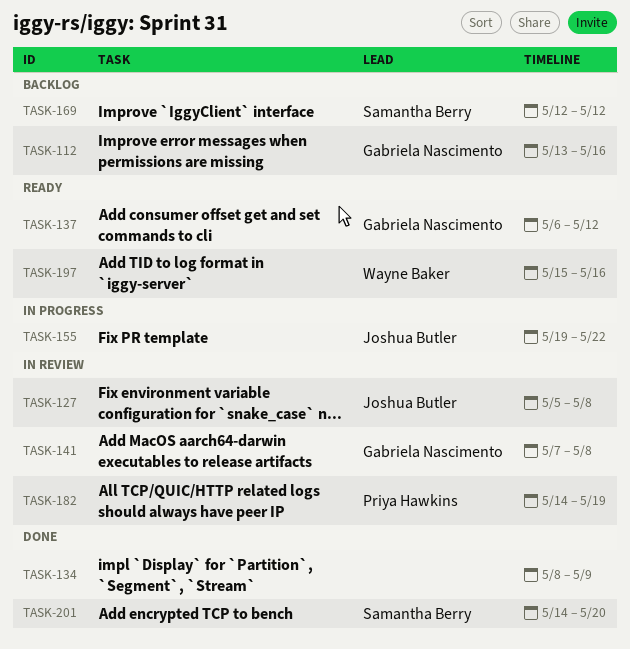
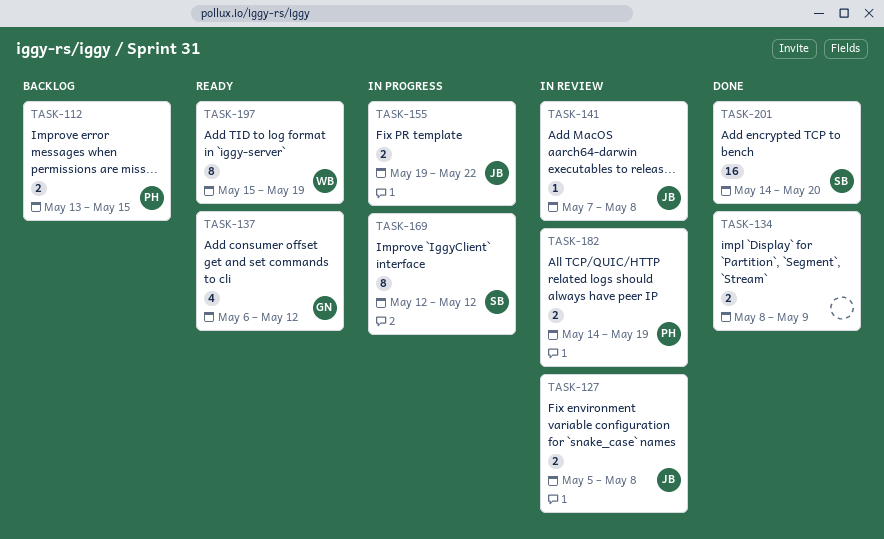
TASK-112, owner: Gabriela Nascimento -> Priya Hawkins
TASK-112, due: May 16 -> May 15
TASK-141, owner: Gabriela Nascimento -> Joshua Butler
TASK-169, status: Backlog -> In progress
TASK-197, due: May 16 -> May 19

▶ _Activity_
Could you return the whole listing exactly, images excluded?

▶ _Response_
TASK-112, owner: Gabriela Nascimento -> Priya Hawkins
TASK-112, due: May 16 -> May 15
TASK-141, owner: Gabriela Nascimento -> Joshua Butler
TASK-169, status: Backlog -> In progress
TASK-197, due: May 16 -> May 19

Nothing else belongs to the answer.